(Keypoint coordinate data)
-- -- --

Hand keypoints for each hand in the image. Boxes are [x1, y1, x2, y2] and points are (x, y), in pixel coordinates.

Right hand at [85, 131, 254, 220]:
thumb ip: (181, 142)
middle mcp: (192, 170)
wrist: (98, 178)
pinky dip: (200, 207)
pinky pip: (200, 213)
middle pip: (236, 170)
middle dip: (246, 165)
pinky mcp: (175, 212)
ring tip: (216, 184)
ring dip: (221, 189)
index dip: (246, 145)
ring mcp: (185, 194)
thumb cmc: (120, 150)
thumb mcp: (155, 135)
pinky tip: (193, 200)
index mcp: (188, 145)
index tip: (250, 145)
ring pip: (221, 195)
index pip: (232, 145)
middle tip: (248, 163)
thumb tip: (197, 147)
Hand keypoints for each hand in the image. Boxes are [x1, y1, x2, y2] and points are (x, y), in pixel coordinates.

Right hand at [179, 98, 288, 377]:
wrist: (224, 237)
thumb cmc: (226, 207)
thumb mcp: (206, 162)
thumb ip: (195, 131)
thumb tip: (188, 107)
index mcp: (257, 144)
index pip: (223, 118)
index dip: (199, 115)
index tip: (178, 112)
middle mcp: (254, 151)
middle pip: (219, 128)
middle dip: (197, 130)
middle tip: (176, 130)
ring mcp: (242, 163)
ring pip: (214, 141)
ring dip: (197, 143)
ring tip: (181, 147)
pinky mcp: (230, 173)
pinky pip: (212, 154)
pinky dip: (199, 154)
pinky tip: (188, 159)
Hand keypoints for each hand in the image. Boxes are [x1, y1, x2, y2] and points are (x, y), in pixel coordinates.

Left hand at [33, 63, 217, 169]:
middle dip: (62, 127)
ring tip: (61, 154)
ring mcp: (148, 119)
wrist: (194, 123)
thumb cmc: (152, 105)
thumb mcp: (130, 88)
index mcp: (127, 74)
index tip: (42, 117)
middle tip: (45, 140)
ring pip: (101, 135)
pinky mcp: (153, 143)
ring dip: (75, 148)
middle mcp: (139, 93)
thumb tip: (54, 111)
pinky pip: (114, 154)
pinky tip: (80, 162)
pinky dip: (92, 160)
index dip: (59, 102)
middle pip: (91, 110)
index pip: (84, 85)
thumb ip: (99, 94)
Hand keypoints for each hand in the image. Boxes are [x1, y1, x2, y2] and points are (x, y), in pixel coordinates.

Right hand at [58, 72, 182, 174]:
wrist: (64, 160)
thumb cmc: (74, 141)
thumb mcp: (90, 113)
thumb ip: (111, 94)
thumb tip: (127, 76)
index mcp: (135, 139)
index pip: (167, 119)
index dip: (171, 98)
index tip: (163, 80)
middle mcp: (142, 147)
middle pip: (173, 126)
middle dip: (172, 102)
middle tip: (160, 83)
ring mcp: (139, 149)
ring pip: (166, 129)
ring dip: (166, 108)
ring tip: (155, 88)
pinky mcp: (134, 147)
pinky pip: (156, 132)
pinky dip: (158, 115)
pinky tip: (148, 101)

-- -- --

● Your assignment
Write out every entry above exactly as given.

● Answer
Hand keypoints for each hand in the image. Boxes are [x1, y1, x2, y2] and points are (x, y), in pixel coordinates.

Right hand at [85, 131, 254, 220]:
thumb ip: (181, 142)
middle mcp: (192, 170)
wrist: (98, 178)
pinky dip: (200, 207)
pinky pip: (200, 213)
middle pip: (236, 170)
middle dip: (246, 165)
pinky mcp: (175, 212)
ring tip: (216, 184)
ring dip: (221, 189)
index dip: (246, 145)
ring mcp: (185, 194)
thumb cmc: (120, 150)
thumb mcp: (155, 135)
pinky tip: (193, 200)
index mcp: (188, 145)
index tip: (250, 145)
ring pip: (221, 195)
index pip: (232, 145)
middle tip: (248, 163)
thumb tip: (197, 147)
Hand keypoints for each hand in the image. Boxes are [x1, y1, x2, y2] and points are (x, y), in pixel coordinates.

Right hand at [179, 98, 288, 377]:
wrist: (224, 237)
thumb cmc: (226, 207)
thumb mcp: (206, 162)
thumb ip: (195, 131)
thumb tip: (188, 107)
index mcp: (257, 144)
index pip: (223, 118)
index dip: (199, 115)
index tip: (178, 112)
middle mcp: (254, 151)
middle pip: (219, 128)
middle dip: (197, 130)
middle tip: (176, 130)
ring mcp: (242, 163)
ring pip: (214, 141)
ring dip: (197, 143)
ring tip: (181, 147)
pinky mcp: (230, 173)
pinky pip: (212, 154)
pinky dip: (199, 154)
pinky tip: (188, 159)
Hand keypoints for each hand in the image. Boxes are [x1, y1, x2, y2] and points are (x, y), in pixel coordinates.

Left hand at [33, 63, 217, 169]:
middle dip: (62, 127)
ring tip: (61, 154)
ring mcp: (148, 119)
wrist: (194, 123)
thumb cmc: (152, 105)
thumb mcp: (130, 88)
index mcp: (127, 74)
index tip: (42, 117)
middle tip: (45, 140)
ring pip: (101, 135)
pinky mcp: (153, 143)
ring dip: (75, 148)
middle mcp: (139, 93)
thumb tip: (54, 111)
pinky pip: (114, 154)
pinky tip: (80, 162)
pinky dip: (92, 160)
index dip: (59, 102)
middle pip: (91, 110)
index pip: (84, 85)
thumb ip: (99, 94)
Hand keypoints for each hand in the image. Boxes are [x1, y1, x2, y2] and points are (x, y), in pixel coordinates.

Right hand at [58, 72, 182, 174]:
wrist: (64, 160)
thumb cmc: (74, 141)
thumb mcp: (90, 113)
thumb ip: (111, 94)
thumb tip: (127, 76)
index mcp: (135, 139)
index pip: (167, 119)
index dip: (171, 98)
index tip: (163, 80)
middle mcp: (142, 147)
middle pip: (173, 126)
middle dip: (172, 102)
middle tip: (160, 83)
ring mcp: (139, 149)
ring pip: (166, 129)
ring dip: (166, 108)
ring tip: (155, 88)
pinky mcp: (134, 147)
pinky pip: (156, 132)
pinky dip: (158, 115)
pinky tip: (148, 101)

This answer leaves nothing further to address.